Among other proposals related to Medicaid provider enrollment, CMS proposed clarifications to the length of time for which a Medicaid provider will remain in the Medicaid termination database (10+ years) and predicating a termination request/denial on inclusion on the termination database.

  1. Other Impactful Updates
  • Medicare Part B Payment for Preventive Vaccine Administration Services: CMS proposes to maintain additional payment for the administration of a COVID-19 vaccine in the home and extending this to the administration of pneumococcal, influenza, and hepatitis B vaccines.
  • Clinical Laboratory Fee Schedule: CMS proposes to specify that the data reporting period of January 1, 2024, through March 31, 2024, the data collection period is January 1, 2019, through June 30, 2019. CMS also proposes that for CY 2023, payment for applicable clinical diagnostic laboratory tests may not be reduced compared to the payment amount established for that test in CY 2022, and for CYs 2024-2026, payment may not be reduced by more than 15% as compared to the payment amount established for that test for the preceding year.
  • Dental and Oral Health Services: CMS proposes to codify the payment policy for dental services prior to, or during, head and neck cancer treatments and permit payment for certain dental services inextricably linked to other covered services used to treat cancer.
  • Caregiver Training Services: CMS proposes to pay for practitioners training and involving caregivers to support patients with certain illnesses or diseases (e.g. dementia) when these services are furnished by a physician, non-physician practitioner, therapist under a treatment plan. This proposal aligns with the Biden-Harris Administration Executive Order on Increasing Access to High Quality Care and Supporting Caregivers.

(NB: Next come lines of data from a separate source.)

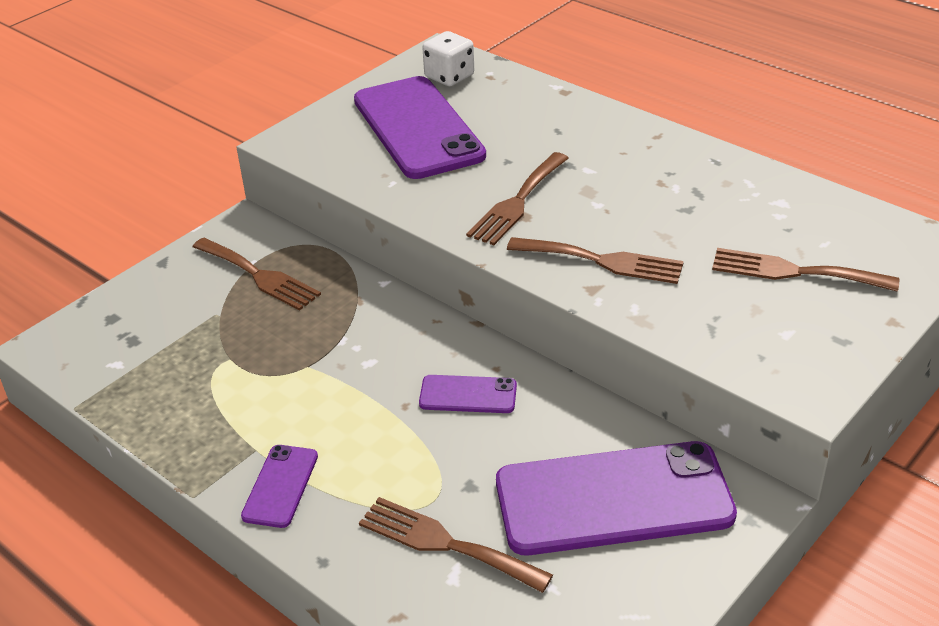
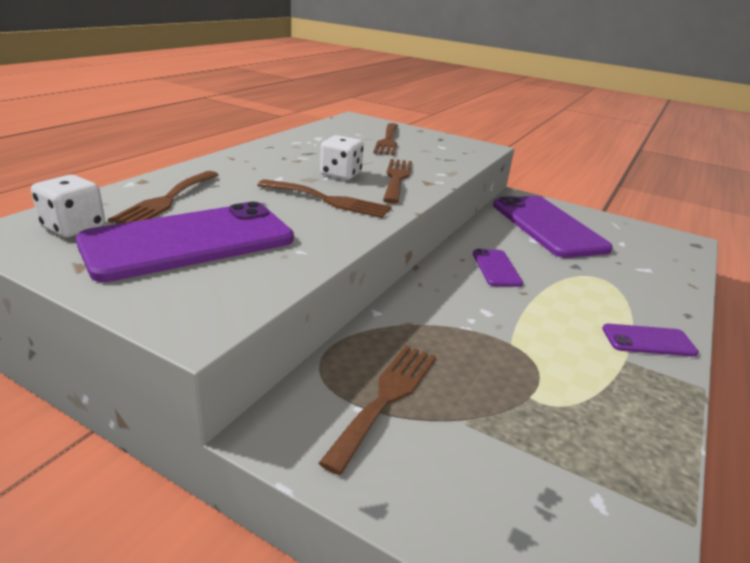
camera: 105 degrees left, 10 degrees down
(445, 543) = (627, 272): brown fork -> brown fork (166, 200)
(610, 215) = (341, 174): none -> white dice

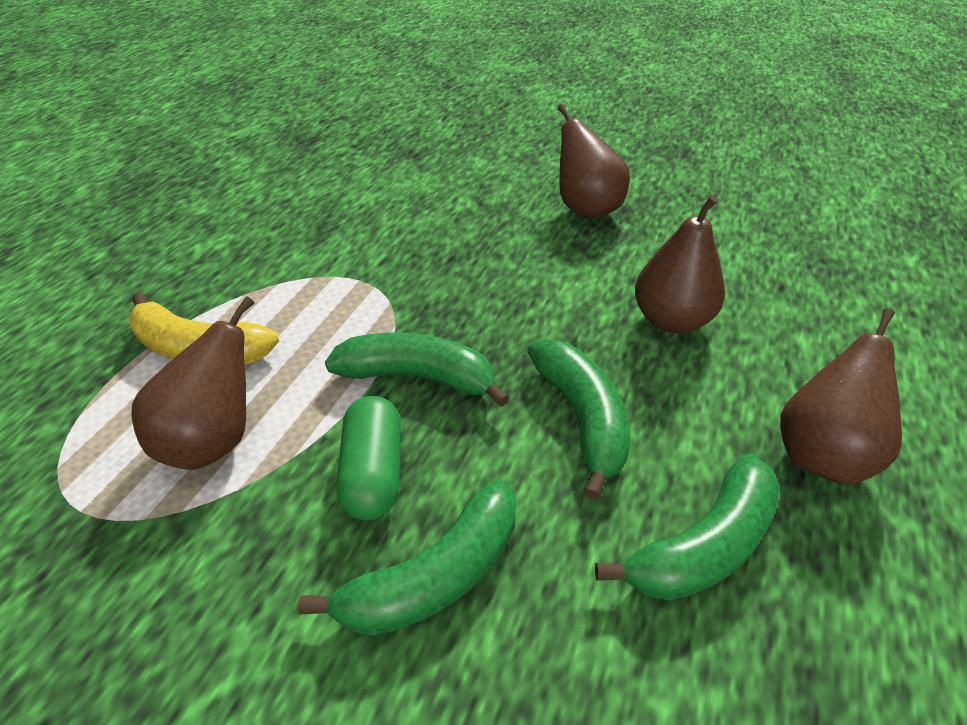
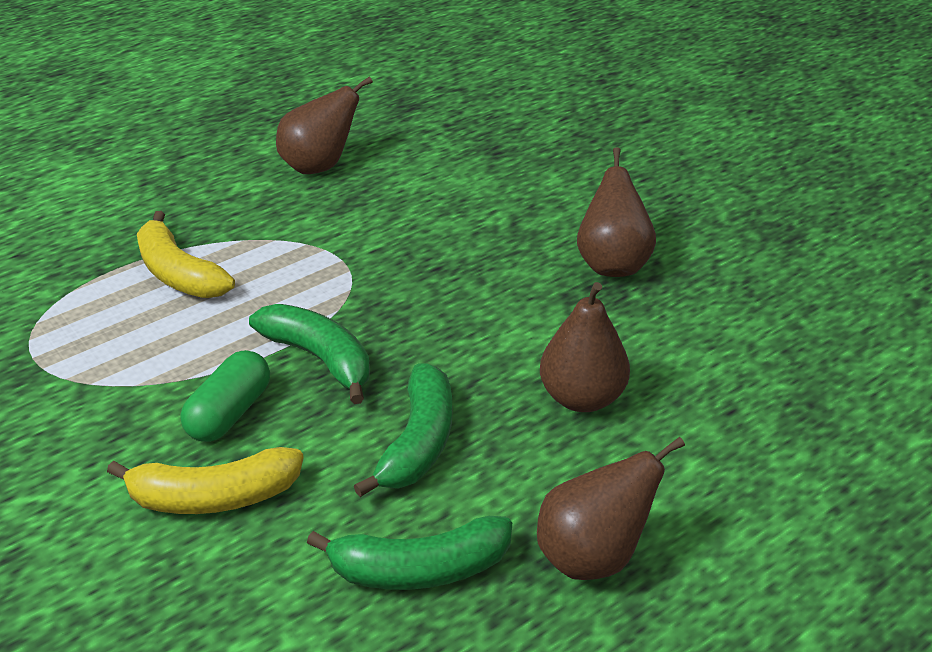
camera: 30 degrees right, 5 degrees down
(214, 440) = (142, 345): brown pear -> brown pear (319, 166)
(434, 575) = (213, 496): green banana -> yellow banana

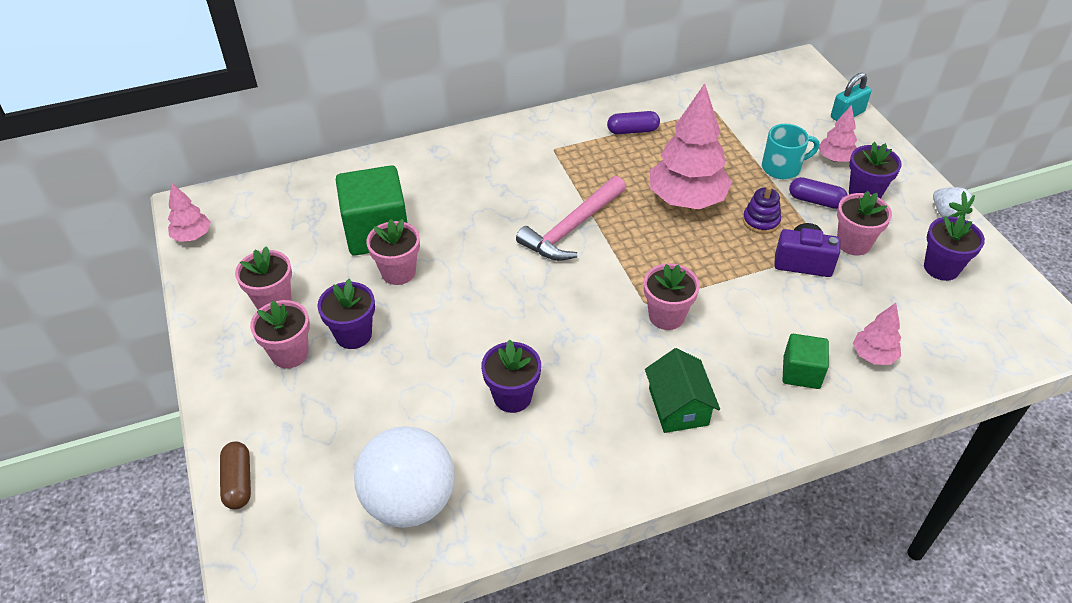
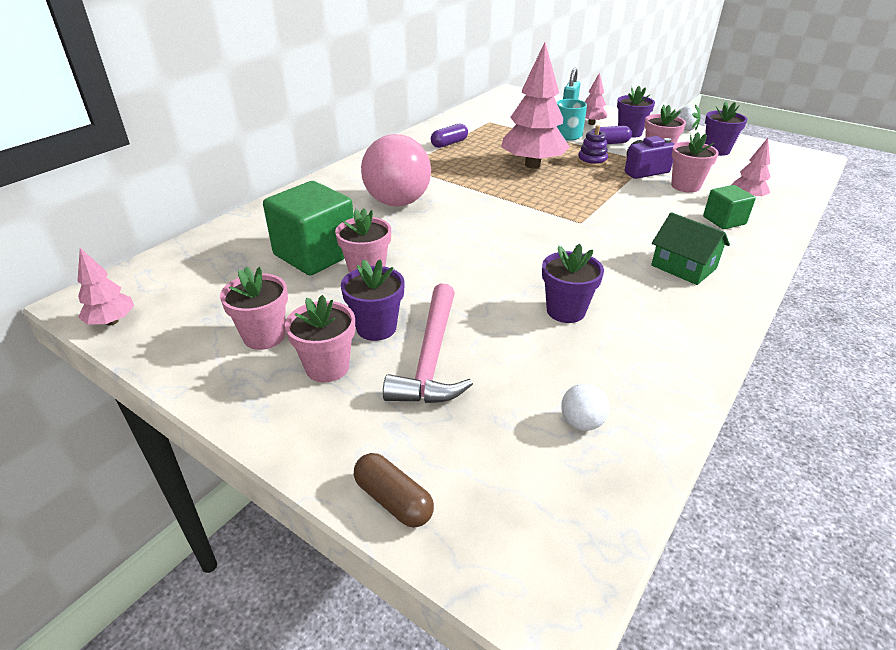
camera: 35 degrees left, 10 degrees down
(410, 501) = (581, 422): white ball -> white ball, size x0.42
(500, 197) = (397, 202): none -> pink ball
(572, 228) = (475, 201): pink hammer -> pink hammer (431, 357)
(666, 316) = (605, 224): pink flower pot -> pink flower pot (685, 186)

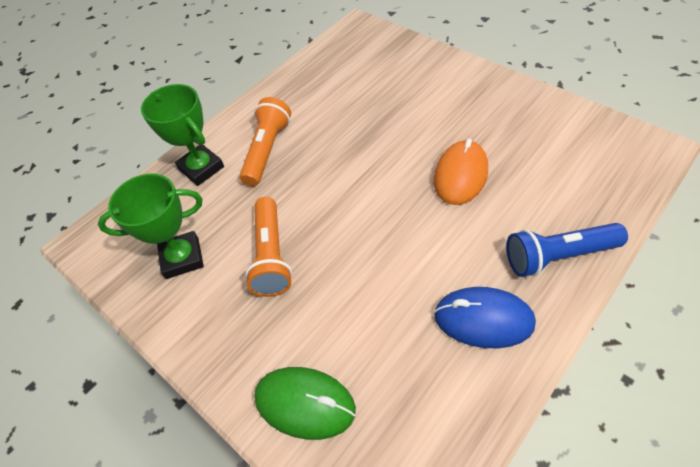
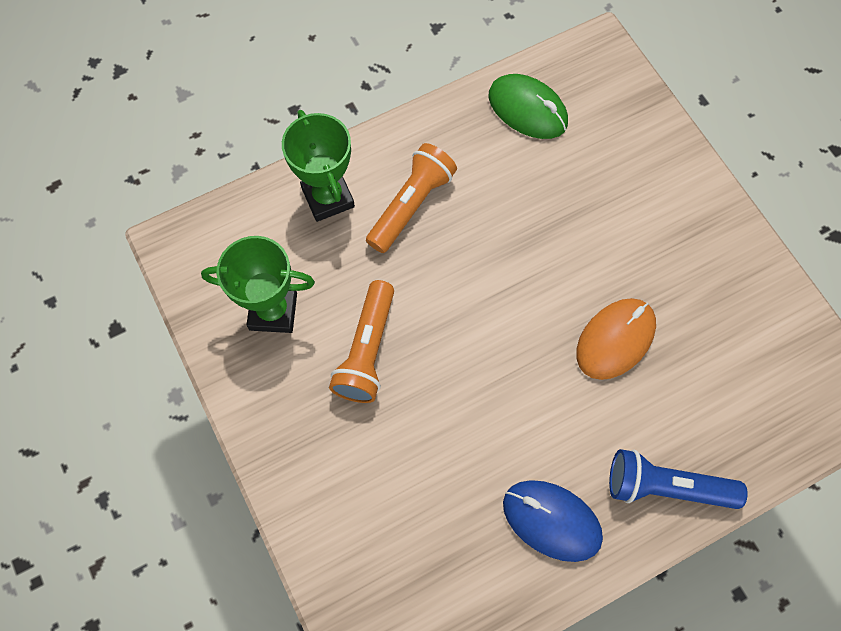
camera: 15 degrees right, 15 degrees up
(305, 403) = (342, 528): green mouse -> green mouse (527, 109)

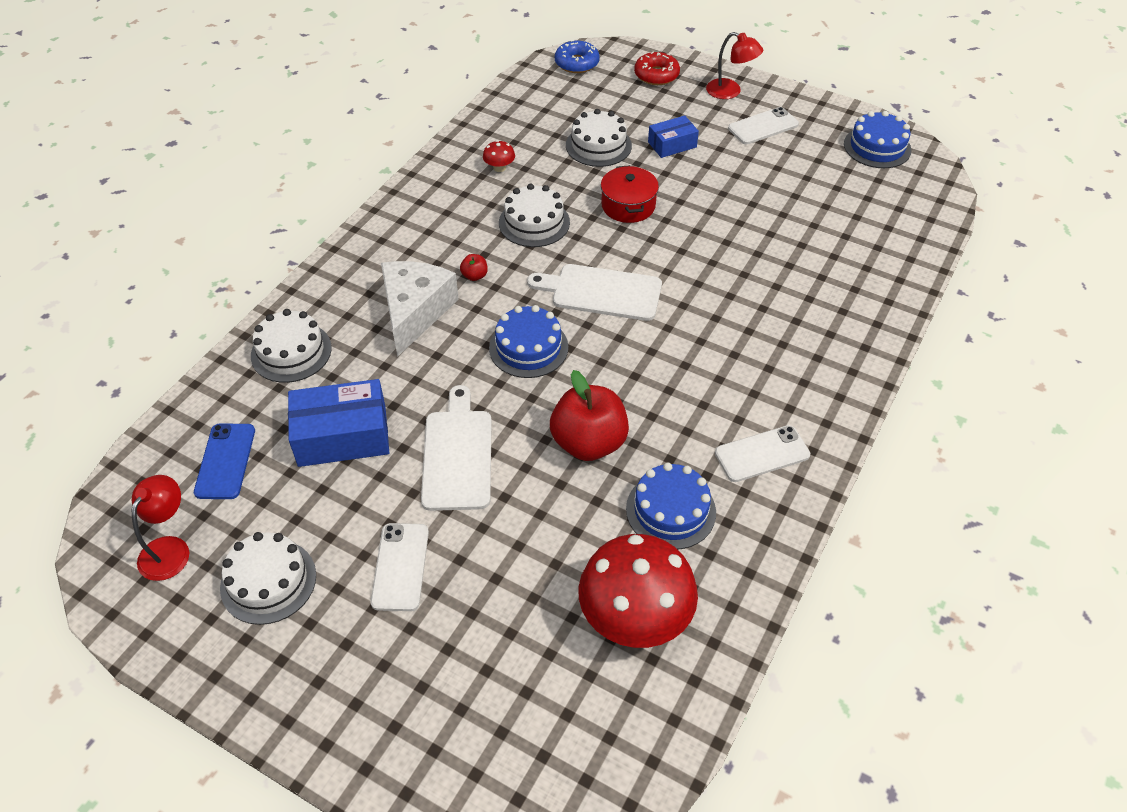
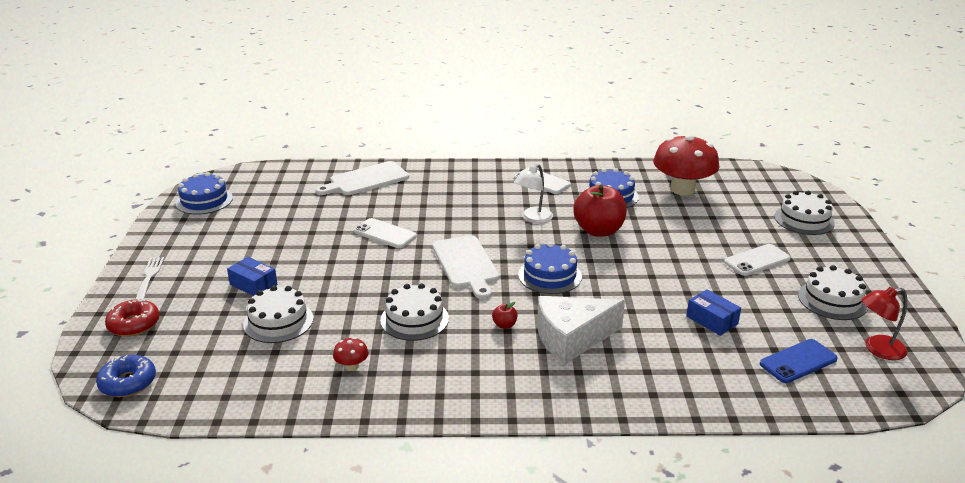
camera: 120 degrees left, 20 degrees down
(291, 352) = (679, 382): white cake -> white cake (804, 220)
(342, 436) = (712, 320): blue box -> blue box, size x0.58
(457, 455) = (665, 270): white cutting board -> white cutting board (366, 180)
(628, 205) = (355, 282): red pot -> none
(663, 393) = (533, 218): none -> white lamp
(730, 92) = (149, 277): red lamp -> white fork
(763, 126) = (200, 250): white phone -> white phone (385, 234)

  • Quality Payment Program (QPP) and the Medicare Shared Savings Program (MSSP): CMS proposes five new optional Merit-based Incentive Payment System (MIPS) value pathways for reporting: Women’s Health; Infectious Disease, Including Hepatitis C and HIV; Mental Health and Substance Use Disorder; Quality Care for Ear, Nose, and Throat (ENT); and Rehabilitative Support for Musculoskeletal Care.
    • CMS is also proposing an increase in the quality data completeness threshold and the performance threshold score (82 points) that MIPS participants must achieve to see positive payment adjustments.
  • Supervision Policy for Physical (PT) and Occupational Therapists (OT) in Private Practice: CMS proposes to allow for general supervision by PTS and OTs in private practice for remote therapeutic monitoring (RTM) services. CMS is also seeking comments on whether to revise the current direct supervision policy to general supervision policy for all services, not just RTM.